As long as the container name and image name don’t collide, docker inspect automatically figures out what type of object you mean. To be explicit, use --type.

docker inspect --type container <name>
docker inspect --type image <name>

2. Checking the IP Address

docker inspect -f '{{.NetworkSettings.IPAddress}}' <container-name>

If the container is attached to a custom network (created with docker network create) instead of the default bridge, use this instead:

docker inspect -f '{{range .NetworkSettings.Networks}}{{.IPAddress}}{{end}}' <container-name>

3. Checking Environment Variables

docker inspect -f '{{.Config.Env}}' <container-name>

4. Checking Mounted Volumes

docker inspect -f '{{.Mounts}}' <container-name>

For a more readable view, pipe the full JSON into jq:

docker inspect <container-name> | jq '.[0].Mounts'

5. Checking Health Check Status

docker inspect -f '{{.State.Health.Status}}' <container-name>

Returns healthy, unhealthy, or starting. Images without a HEALTHCHECK defined return <no value>.

6. Checking the Exit Code

docker inspect -f '{{.State.ExitCode}}' <container-name>

Checking the exit code is usually the first step when investigating why a container crashed.
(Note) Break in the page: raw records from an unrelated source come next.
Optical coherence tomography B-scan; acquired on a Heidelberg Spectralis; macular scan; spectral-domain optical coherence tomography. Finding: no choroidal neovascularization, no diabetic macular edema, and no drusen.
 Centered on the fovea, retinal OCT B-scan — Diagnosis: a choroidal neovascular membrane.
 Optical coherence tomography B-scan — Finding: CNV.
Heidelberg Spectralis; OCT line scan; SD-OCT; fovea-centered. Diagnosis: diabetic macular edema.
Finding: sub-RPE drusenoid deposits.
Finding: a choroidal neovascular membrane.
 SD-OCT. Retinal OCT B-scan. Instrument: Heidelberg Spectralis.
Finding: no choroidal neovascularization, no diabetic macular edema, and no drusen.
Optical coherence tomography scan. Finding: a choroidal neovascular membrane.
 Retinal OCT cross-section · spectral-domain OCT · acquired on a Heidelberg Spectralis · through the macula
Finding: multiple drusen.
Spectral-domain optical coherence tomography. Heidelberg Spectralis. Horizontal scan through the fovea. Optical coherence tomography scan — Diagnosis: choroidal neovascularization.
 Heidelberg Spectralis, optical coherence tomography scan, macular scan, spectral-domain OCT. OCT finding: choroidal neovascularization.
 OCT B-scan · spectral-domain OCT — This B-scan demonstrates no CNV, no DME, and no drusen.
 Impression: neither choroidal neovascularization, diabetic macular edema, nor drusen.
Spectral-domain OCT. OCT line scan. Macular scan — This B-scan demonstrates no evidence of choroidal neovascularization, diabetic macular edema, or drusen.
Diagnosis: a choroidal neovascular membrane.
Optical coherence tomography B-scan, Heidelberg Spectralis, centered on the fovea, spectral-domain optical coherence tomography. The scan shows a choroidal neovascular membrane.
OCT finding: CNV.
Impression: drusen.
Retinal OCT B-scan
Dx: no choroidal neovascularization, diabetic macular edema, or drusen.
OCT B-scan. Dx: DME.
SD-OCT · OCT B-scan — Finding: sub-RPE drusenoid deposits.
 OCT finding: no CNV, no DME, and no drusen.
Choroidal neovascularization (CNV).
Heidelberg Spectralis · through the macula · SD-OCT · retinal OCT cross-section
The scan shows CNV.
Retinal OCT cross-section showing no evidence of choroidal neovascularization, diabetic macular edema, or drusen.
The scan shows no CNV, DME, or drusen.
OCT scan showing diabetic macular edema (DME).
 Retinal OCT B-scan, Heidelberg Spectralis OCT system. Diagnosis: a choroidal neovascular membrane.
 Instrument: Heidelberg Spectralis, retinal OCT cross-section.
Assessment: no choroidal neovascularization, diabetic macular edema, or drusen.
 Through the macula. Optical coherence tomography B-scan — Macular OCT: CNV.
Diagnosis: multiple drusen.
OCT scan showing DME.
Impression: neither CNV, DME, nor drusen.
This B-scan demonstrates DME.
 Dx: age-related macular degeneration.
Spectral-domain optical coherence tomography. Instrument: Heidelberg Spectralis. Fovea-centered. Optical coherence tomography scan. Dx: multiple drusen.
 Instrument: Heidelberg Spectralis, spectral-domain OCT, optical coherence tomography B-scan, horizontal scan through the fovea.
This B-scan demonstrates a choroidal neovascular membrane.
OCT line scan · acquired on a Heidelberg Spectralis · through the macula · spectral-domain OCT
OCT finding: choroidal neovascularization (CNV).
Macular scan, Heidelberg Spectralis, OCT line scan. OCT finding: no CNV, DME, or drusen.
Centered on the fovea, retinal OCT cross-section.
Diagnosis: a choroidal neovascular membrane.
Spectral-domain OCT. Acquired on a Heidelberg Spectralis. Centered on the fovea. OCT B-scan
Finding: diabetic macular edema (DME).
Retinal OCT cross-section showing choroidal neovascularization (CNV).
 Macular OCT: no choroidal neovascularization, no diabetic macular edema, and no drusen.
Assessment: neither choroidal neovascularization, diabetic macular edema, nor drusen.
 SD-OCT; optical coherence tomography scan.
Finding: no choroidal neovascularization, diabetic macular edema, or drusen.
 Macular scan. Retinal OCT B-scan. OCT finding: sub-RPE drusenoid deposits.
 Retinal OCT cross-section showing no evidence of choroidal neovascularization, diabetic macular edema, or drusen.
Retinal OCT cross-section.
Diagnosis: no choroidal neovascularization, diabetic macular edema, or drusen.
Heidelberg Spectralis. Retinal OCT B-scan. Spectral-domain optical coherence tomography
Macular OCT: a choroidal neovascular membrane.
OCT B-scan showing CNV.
7. Inspecting Multiple Containers at Once

docker inspect -f '{{.Name}}: {{.State.Status}}' $(docker ps -aq)

Common Errors

Error: No such object: <name>

Usually a typo in the container or image name, or the object has already been removed. Verify the exact name first.

docker ps -a
docker inspect <correct-name>

template: :1: unexpected "}" in operand

A syntax error in the Go template passed to -f (--format) — check that your {{ }} braces are balanced and the field path is correct.

# Wrong
docker inspect -f '{{.NetworkSettings.IPAddress' <container-name>

# Correct
docker inspect -f '{{.NetworkSettings.IPAddress}}' <container-name>

Output Is an Empty []

This happens when no container/image name was provided, or when none of the names you specified matched anything. Double-check your arguments.

The JSON Output Is Too Long to Read

docker inspect output is deeply nested and can be overwhelming to read raw. Use jq or --format to narrow it down to just the fields you need.

docker inspect <container-name> | jq '.[0] | {Name, State, NetworkSettings}'

FAQ

Q: What’s the difference between docker inspect and docker stats? docker inspect shows a static snapshot of configuration data (IP address, environment variables, mounts, etc.). docker stats shows live resource usage like CPU and memory — they serve different purposes.

Q: Can I use docker inspect on a stopped container? Yes. Configuration data and the last exit code (State.ExitCode) are still available for stopped containers, though some network details won’t be populated while it’s stopped.

Q: What’s the difference between --format and -f? None — -f is just the short form of --format.

Q: What can docker inspect tell me about an image? Layer composition, default environment variables, the CMD/ENTRYPOINT, exposed ports, and creation timestamp, among other details.

Q: Does docker inspect work on networks and volumes too? Yes. You can also run it as a resource-specific subcommand, like docker network inspect <network-name> or docker volume inspect <volume-name>.